Advanced Care Research Centre

Data-Driven Insight and Prediction

The fifth work package of the Advanced Care Research Centre.

This workpackage will develop, validate and disseminate a suite of new risk prediction models for a set of adverse outcomes such as mortality, increased care needs or hospitalisation. In the context of population ageing and resource constrained services, risk prediction tools have great potential to ensure the delivery of the right care to the right person in the most cost-effective way. However, existing tools are suboptimal, lacking either precision in identifying those at risk of adverse outcomes or sufficient validation for confident use in applied settings. Consequently, few risk prediction models have been deployed at scale in real-time as part of larger complex interventions to improve care.

The work package is interdisciplinary and focussed around data and quantitative methods, building on the rapid increase in routine data availability and improvements in available computing power. Analysis of these new routine linked data will allow for new insights into health, vulnerability and care in later life that will be validated and informed by complementary analysis of bespoke research survey data. The insights gained will enable better predictions of future individual trajectories and vulnerability and more effectively targeted interventions.

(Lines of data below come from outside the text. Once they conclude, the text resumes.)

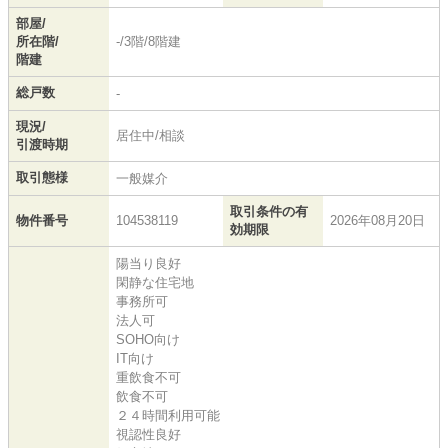
部屋/
所在階/
-/3階/8階建
階建
総戸数
-
現況/
居住中/相談
引渡時期
取引態様
一般媒介
取引条件の有
物件番号
104538119
2026年08月20日
効期限
陽当り良好
閑静な住宅地
事務所可
法人可
SOHO向け
IT向け
重飲食不可
飲食不可
２４時間利用可能
視認性良好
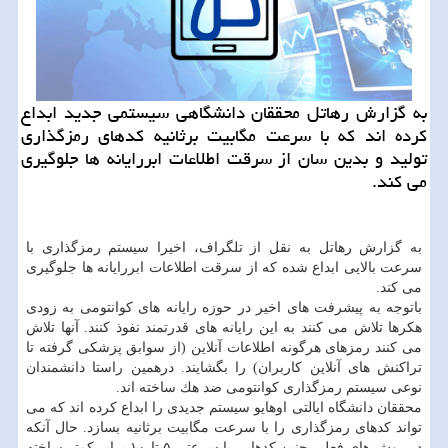
به گزارش رهاتل محققان دانشگاهی سیستمی جدید ابداع
كرده اند كه با سرعت مگابیت برثانیه كدهای رمزگذاری
تولید و بدین سان از سرقت اطلاعات ابررایانه ها جلوگیری
می كند.
به گزارش رهاتل به نقل از تلگراف، اخیرا سیستم رمزگذاری با
سرعت بالایی ابداع شده كه از سرقت اطلاعات ابررایانه ها جلوگیری
می كند.
باتوجه به پیشرفت های اخیر در حوزه رایانه های كوانتومی به زودی
هكرها تلاش می كنند به این رایانه های قدرتمند نفوذ كنند. آنها تلاش
می كنند رمزهای هرگونه اطلاعات آنلاین (از سوابق پزشكی گرفته تا
تراكنش های آنلاین كاربران) را بگشایند. درهمین راستا دانشمندان
نوعی سیستم رمزگذاری كوانتومی ضد هك ساخته اند.
محققان دانشگاه ایالتی اوهایو سیستم جدیدی را ابداع كرده اند كه می
تواند كدهای رمزگذاری را با سرعت مگابیت برثانیه بسازد. حال آنكه
در روش های فعلی چنین كدهایی با سرعتی ۵ تا ۱۰ برابر كمتر ساخته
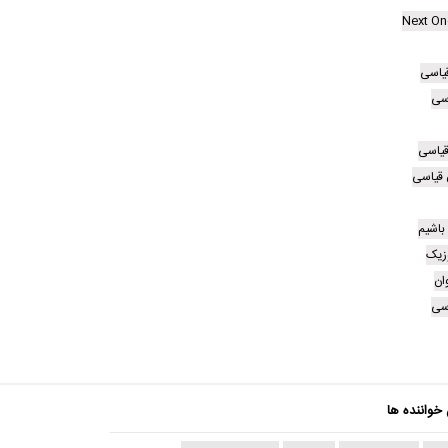
Next On
یاسی
اسی
قیاسی
 قیاسی
باشیم
وزیک
ان
اسی
 خواننده ها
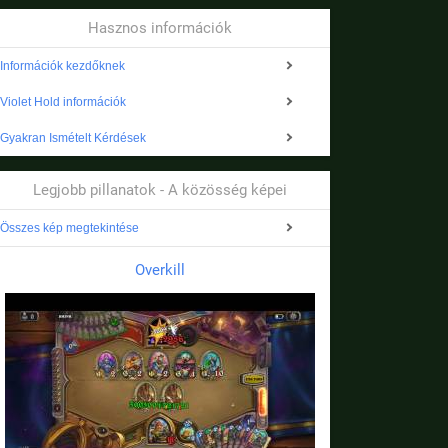
Hasznos információk
Információk kezdőknek
Violet Hold információk
Gyakran Ismételt Kérdések
Legjobb pillanatok - A közösség képei
Összes kép megtekintése
Overkill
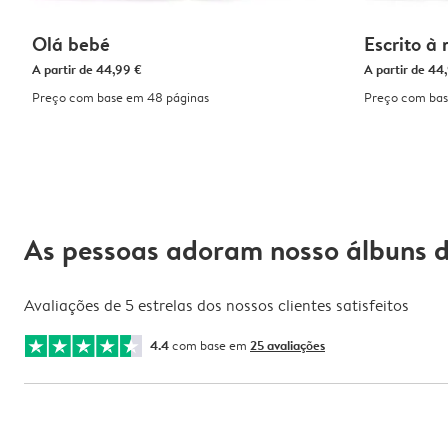
Olá bebé
Escrito à
A partir de
44,99 €
A partir de
44,
Preço com base em 48 páginas
Preço com bas
As pessoas adoram nosso álbuns d
Avaliações de 5 estrelas dos nossos clientes satisfeitos
4.4
com base em
25 avaliações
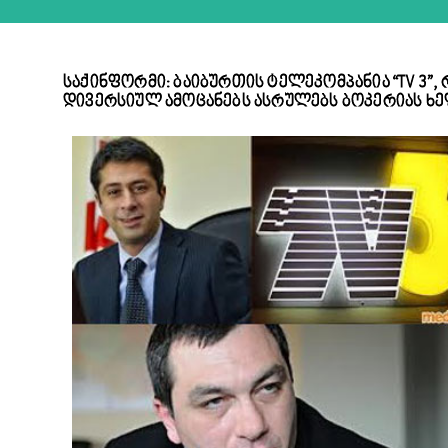
საქინფორმი: ბაიბურთის ტელეკომპანია “TV 3”
დივერსიულ ამოცანებს ასრულებს ბოკერიას 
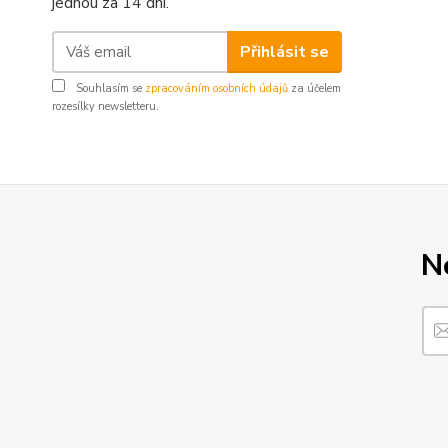
jednou za 14 dní.
Přihlásit se
Souhlasím se
zpracováním osobních údajů
za účelem
rozesílky newsletteru.
N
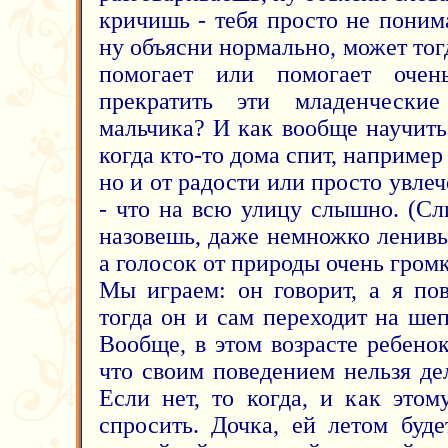
кричишь - тебя просто не поним
ну объясни нормально, может тогд
помогает или помогает очен
прекратить эти младенчески
мальчика? И как вообще научить
когда кто-то дома спит, например 
но и от радости или просто увле
- что на всю улицу слышно. (С
назовешь, даже немножко ленивы
а голосок от природы очень громк
Мы играем: он говорит, а я по
тогда он и сам переходит на шеп
Вообще, в этом возрасте ребено
что своим поведением нельзя де
Если нет, то когда, и как это
спросить. Дочка, ей летом буде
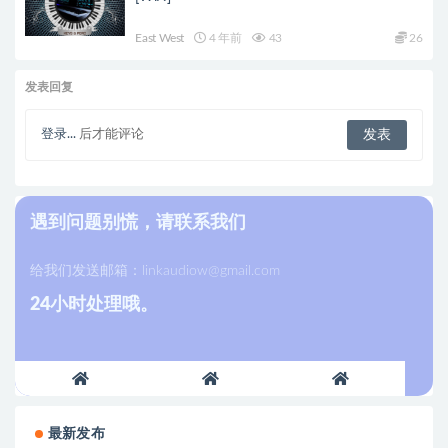
East West
4 年前
43
26
发表回复
登录...
后才能评论
遇到问题别慌，请联系我们
给我们发送邮箱：
linkaudiow@gmail.com
24小时处理哦。
最新发布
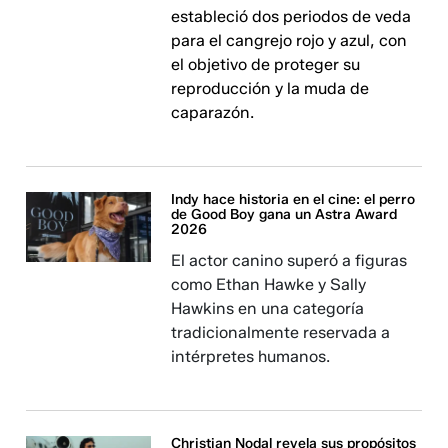
estableció dos periodos de veda
para el cangrejo rojo y azul, con
el objetivo de proteger su
reproducción y la muda de
caparazón.
Indy hace historia en el cine: el perro
de Good Boy gana un Astra Award
2026
El actor canino superó a figuras
como Ethan Hawke y Sally
Hawkins en una categoría
tradicionalmente reservada a
intérpretes humanos.
Christian Nodal revela sus propósitos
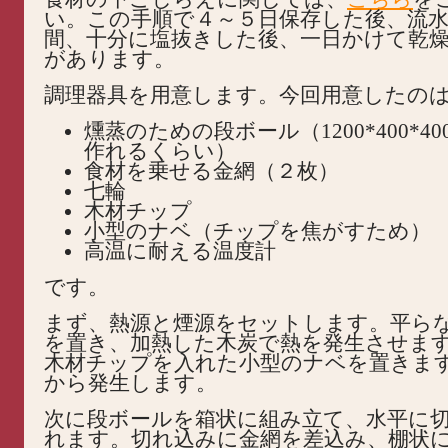
い。この手順で４～５日保存した後、流
間、十分に塩抜きした後、一日かけて乾
があります。
調理器具を用意します。今回用意したの
燻蒸のための段ボール（1200*400*4
作れるくらい）
食材を乗せる金網（２枚）
七輪
木材チップ
小型のナベ（チップを焦がすため）
高温に耐える温度計
です。
まず、熱源と煙源をセットします。平ら
を置き、加熱した木炭で熱を発生させま
木材チップを入れた小型のナベを置きま
から発生します。
次に段ボールを箱状に組み立て、水平に
れます。切れ込みに金網を差込み、棚状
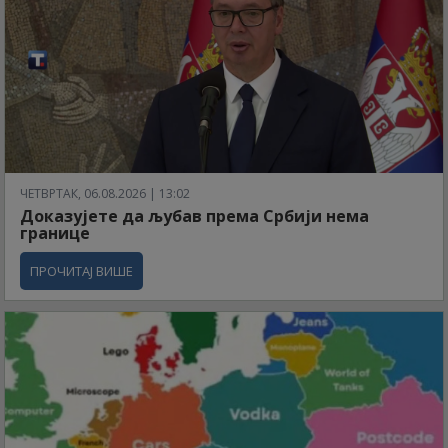
ЧЕТВРТАК, 06.08.2026 | 13:02
Доказујете да љубав према Србији нема
границе
ПРОЧИТАЈ ВИШЕ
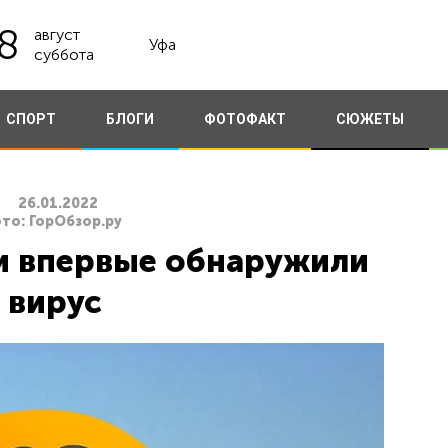
8
август
Уфа
суббота
СПОРТ
БЛОГИ
ФОТОФАКТ
СЮЖЕТЫ
26.01.2022
ото: ГорОбзор.ру
и впервые обнаружили
 вирус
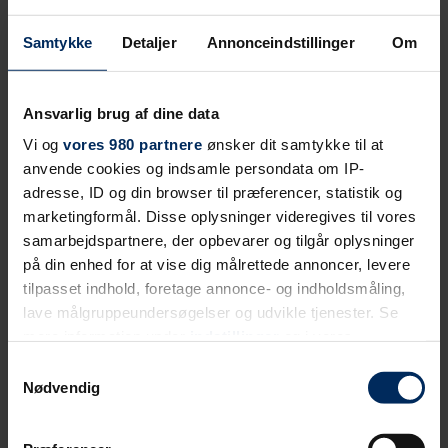
Samtykke
Detaljer
Annonceindstillinger
Om
Ansvarlig brug af dine data
Vi og
vores 980 partnere
ønsker dit samtykke til at
anvende cookies og indsamle persondata om IP-
adresse, ID og din browser til præferencer, statistik og
marketingformål. Disse oplysninger videregives til vores
samarbejdspartnere, der opbevarer og tilgår oplysninger
på din enhed for at vise dig målrettede annoncer, levere
tilpasset indhold, foretage annonce- og indholdsmåling,
lave målgruppeundersøgelser og udvikle tjenester. Se
mere information under
indstillinger
og i vores
persondatapolitik. Du kan altid trække dit samtykke
Samtykkevalg
tilbage eller ændre indstillinger fra vores
Nødvendig
"Cookiedeklaration", eller ved at trykke på "Privacy
trigger" ikonet.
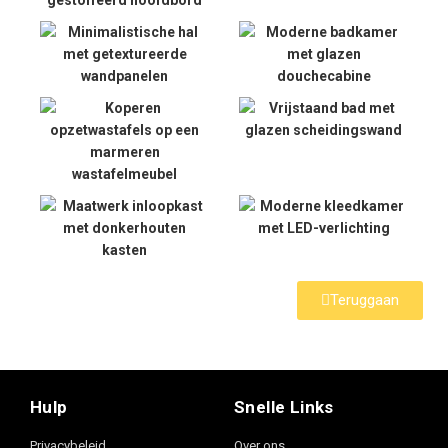
Teruggaan
Hulp
Snelle Links
Privacybeleid
Over ons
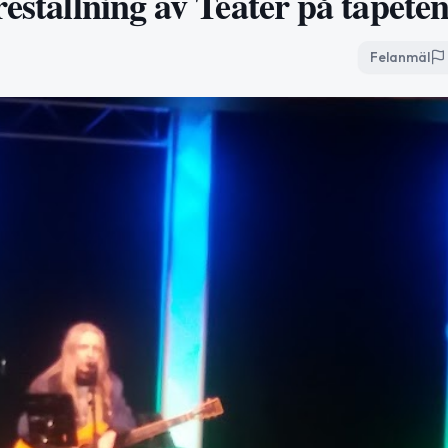
reställning av Teater på tapete
Felanmäl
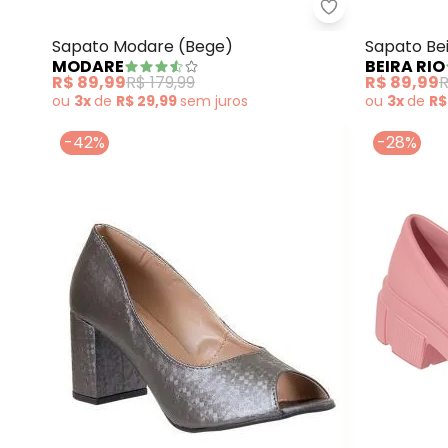
Modare - Sapa
Sapato Modare (Bege)
Sapato Bei
MODARE
BEIRA RIO
R$ 89,99
R$ 179,99
R$ 89,99
R
ou
3x
de
R$ 29,99
sem
juros
ou
3x
de
R$
-42%
-28%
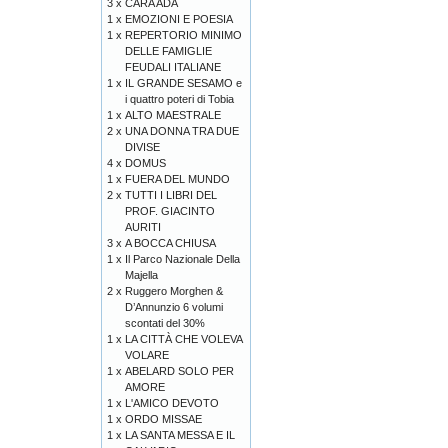
3 x
CARA ADA
1 x
EMOZIONI E POESIA
1 x
REPERTORIO MINIMO
DELLE FAMIGLIE
FEUDALI ITALIANE
1 x
IL GRANDE SESAMO e
i quattro poteri di Tobia
1 x
ALTO MAESTRALE
2 x
UNA DONNA TRA DUE
DIVISE
4 x
DOMUS
1 x
FUERA DEL MUNDO
2 x
TUTTI I LIBRI DEL
PROF. GIACINTO
AURITI
3 x
A BOCCA CHIUSA
1 x
Il Parco Nazionale Della
Majella
2 x
Ruggero Morghen &
D’Annunzio 6 volumi
scontati del 30%
1 x
LA CITTÀ CHE VOLEVA
VOLARE
1 x
ABELARD SOLO PER
AMORE
1 x
L'AMICO DEVOTO
1 x
ORDO MISSAE
1 x
LA SANTA MESSA E IL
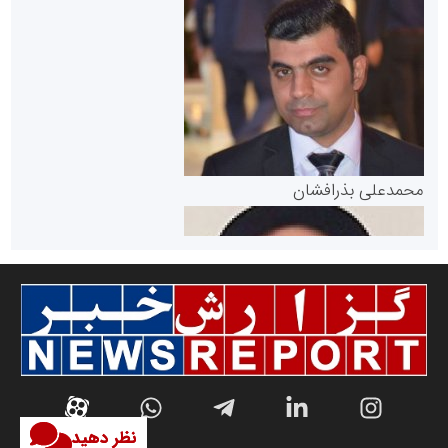
سازمان بورس و اوراق بهادار
مرجع اخبار موثق در بازارسرمایه
پایگاه خبری گفتمان یزد
محمدعلی بذرافشان
سازمان صنعت،معدن و تجارت
نظر دهید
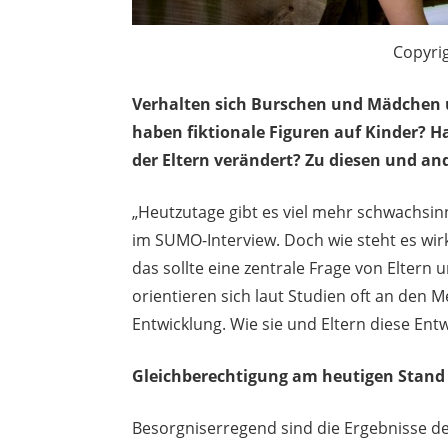
Copyri
Verhalten sich Burschen und Mädchen u
haben fiktionale Figuren auf Kinder? H
der Eltern verändert? Zu diesen und an
„Heutzutage gibt es viel mehr schwachsin
im SUMO-Interview. Doch wie steht es wi
das sollte eine zentrale Frage von Elter
orientieren sich laut Studien oft an den 
Entwicklung. Wie sie und Eltern diese Ent
Gleichberechtigung am heutigen Stand
Besorgniserregend sind die Ergebnisse der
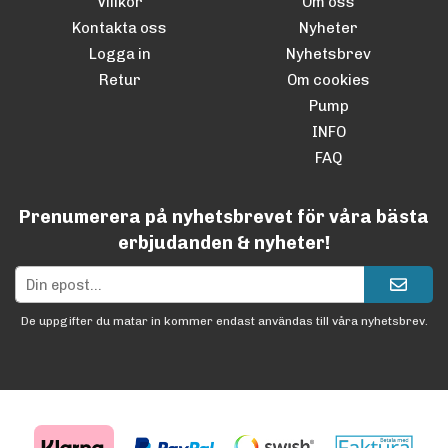
Villkor
Om oss
Kontakta oss
Nyheter
Logga in
Nyhetsbrev
Retur
Om cookies
Pump
INFO
FAQ
Prenumerera på nyhetsbrevet för våra bästa
erbjudanden & nyheter!
De uppgifter du matar in kommer endast användas till våra nyhetsbrev.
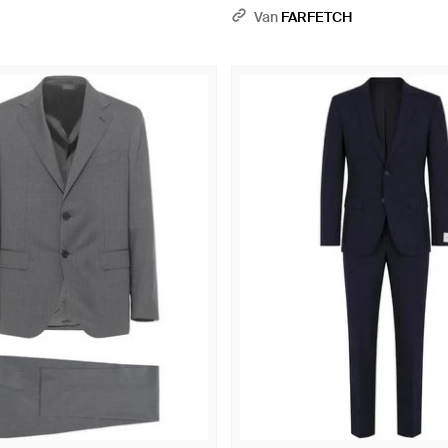
Van
FARFETCH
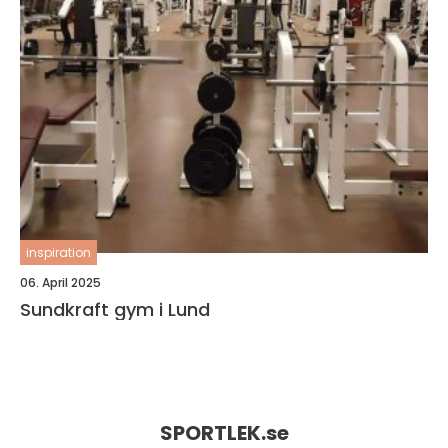
inspiration
06. April 2025
Sundkraft gym i Lund
SPORTLEK.
se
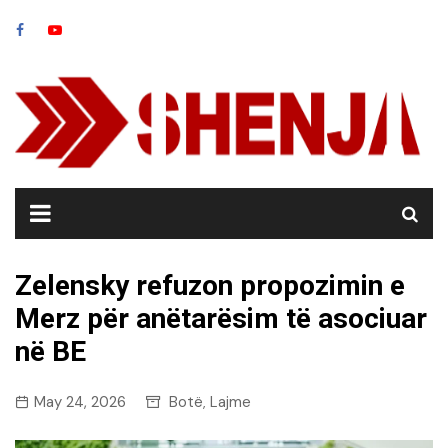
Skip
to
content
Zelensky refuzon propozimin e
Merz për anëtarësim të asociuar
në BE
May 24, 2026
Botë
Lajme
,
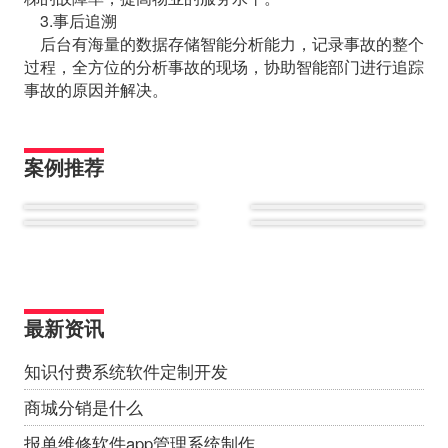
3.事后追溯
后台有海量的数据存储智能分析能力，记录事故的整个
过程，全方位的分析事故的现场，协助智能部门进行追踪
事故的原因并解决。
案例推荐
最新资讯
知识付费系统软件定制开发
商城分销是什么
报单维修软件app管理系统制作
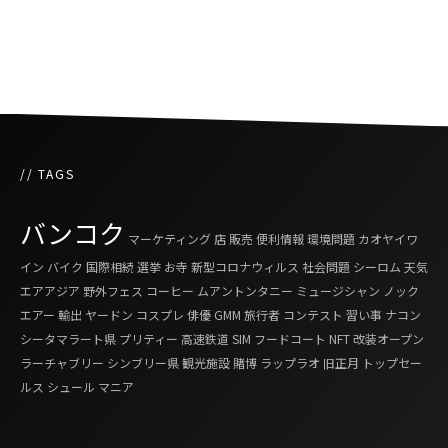
タイの闘魚ベタが国認定の水生生物に
// TAGS
バンコク
マーケティング
店
販売
便利情報
環境問題
カオヤイワ
イン
バイク
国際相続
選挙
お寺
新型コロナウィルス
社会問題
シーロム
天気
エアアジア
野外フェス
コーヒー
ムアントンタニー
ミュージシャン
ノック
エアー
輸出
ヤードン
コスプレ
俳優
GMM
旅行者
コンテスト
習い事
ナコン
シータマラート県
プリティー
高速鉄道
SIM
フードコート
NFT
改装オープン
ラーチャブリー
シンブリー県
観光施設
賭博
ラップラオ
旧正月
トップセー
ルス
シュール
マニア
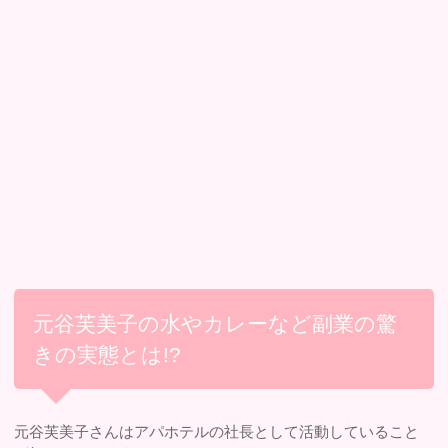
元谷芙美子の水やカレーなど副業の驚
きの実態とは!?
元谷芙美子さんはアパホテルの社長として活動していること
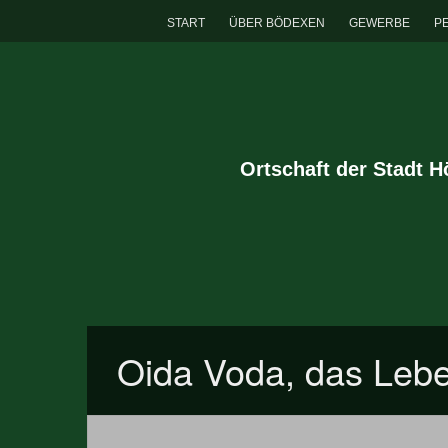
START
ÜBER BÖDEXEN
GEWERBE
P
Ortschaft der Stadt 
Oida Voda, das Lebe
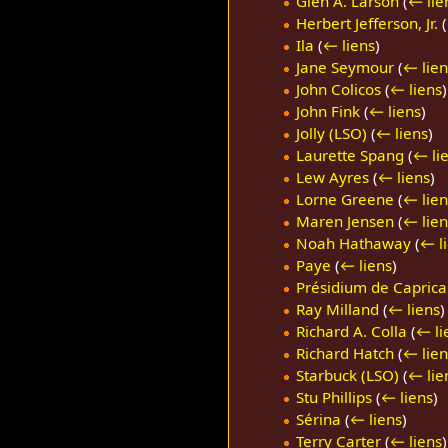
Glen A. Larson
(
← lie
Herbert Jefferson, Jr.
(
Ila
(
← liens
)
Jane Seymour
(
← lien
John Colicos
(
← liens
)
John Fink
(
← liens
)
Jolly (LSO)
(
← liens
)
Laurette Spang
(
← li
Lew Ayres
(
← liens
)
Lorne Greene
(
← lien
Maren Jensen
(
← lien
Noah Hathaway
(
← l
Paye
(
← liens
)
Présidium de Caprica
Ray Milland
(
← liens
)
Richard A. Colla
(
← li
Richard Hatch
(
← lien
Starbuck (LSO)
(
← lie
Stu Phillips
(
← liens
)
Sérina
(
← liens
)
Terry Carter
(
← liens
)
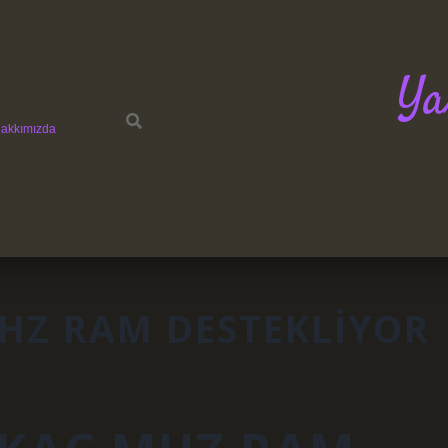
Ya
akkımızda
HZ RAM DESTEKLIYOR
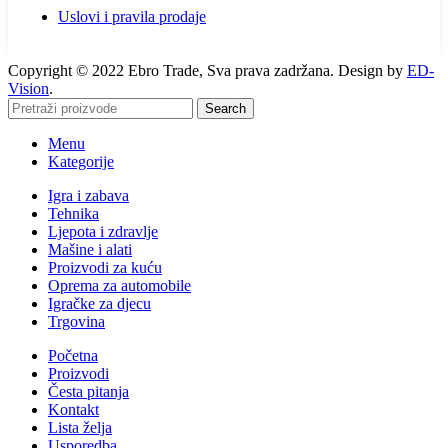
Uslovi i pravila prodaje
Copyright © 2022 Ebro Trade, Sva prava zadržana. Design by
ED-
Vision
.
Search
Menu
Kategorije
Igra i zabava
Tehnika
Ljepota i zdravlje
Mašine i alati
Proizvodi za kuću
Oprema za automobile
Igračke za djecu
Trgovina
Početna
Proizvodi
Česta pitanja
Kontakt
Lista želja
Usporedba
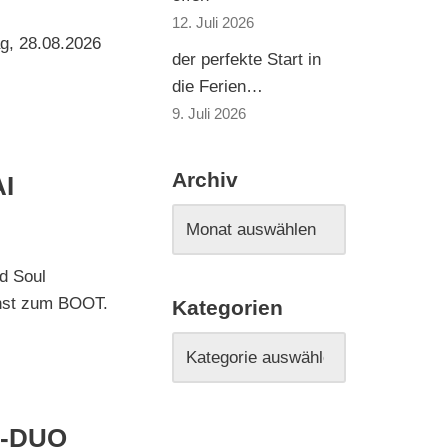
12. Juli 2026
ag, 28.08.2026
der perfekte Start in
die Ferien…
9. Juli 2026
Archiv
I
d Soul
Ernst zum BOOT.
Kategorien
K-DUO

Dissemination Outputs and Impact

The overall aims of this workpackage are (1) to use bespoke research survey data to explore and understand how later life trajectories of frailty, wellbeing and social participation interrelate and are influenced by factors such as housing, wealth, income, care, neighbourhood context; and (2) to use linked routine data to develop and validate a suite of risk prediction tools, drawing on a range of correlates of adverse outcomes informed by the survey analysis, for use in health and social care delivery. This workpackage will work closely with workpackages 3, 4, and 6 in terms of sharing data, insight, and outcome.

Context:

Looking back after someone has died, it is relatively easy to see that there are several reasonably distinct routes or trajectories that individuals take on the road to death. It is much harder to predict in advance what an individual’s trajectory or outcomes will be. Risk stratification is an essential element of any complex intervention to maximise function, quality of life and independence in later life. Existing prediction tools, however, are suboptimal since many have not been adequately validated and few have been deployed at scale in real-time care as part of larger complex interventions to improve care.

Research Design:

We plan an interdisciplinary programme of data-focused work drawing on theoretical perspectives and modelling methods from social science, epidemiology, and machine learning. There will be two strands of related work, drawing on the complementary strengths of survey and routine data as well as multivariate statistics and machine learning. Survey data, such as the English Longitudinal Study for Ageing, provides rich detail in terms of health measures and socio-economic circumstances, while routine data has sample size, timeliness and coverage that should be used in risk prediction models to identify those individuals who require some form of  intervention. Similarly, multivariate statistical techniques offer theoretically informed models, while machine learning offers flexible data-driven insight. We will adopt machine learning techniques to uncover new associations and relationships whilst validating substantive findings using theoretically-informed multivariate statistical models. Our expectation is that (1) the complementary strengths and weaknesses of data, method and theory will bring new insights to improve effectiveness of existing risk insight models that have so far been found lacking in performance and validation; and (2) we make a significant methodological contribution by combining different data and different approaches to quantitative modelling to yield stronger risk prediction models.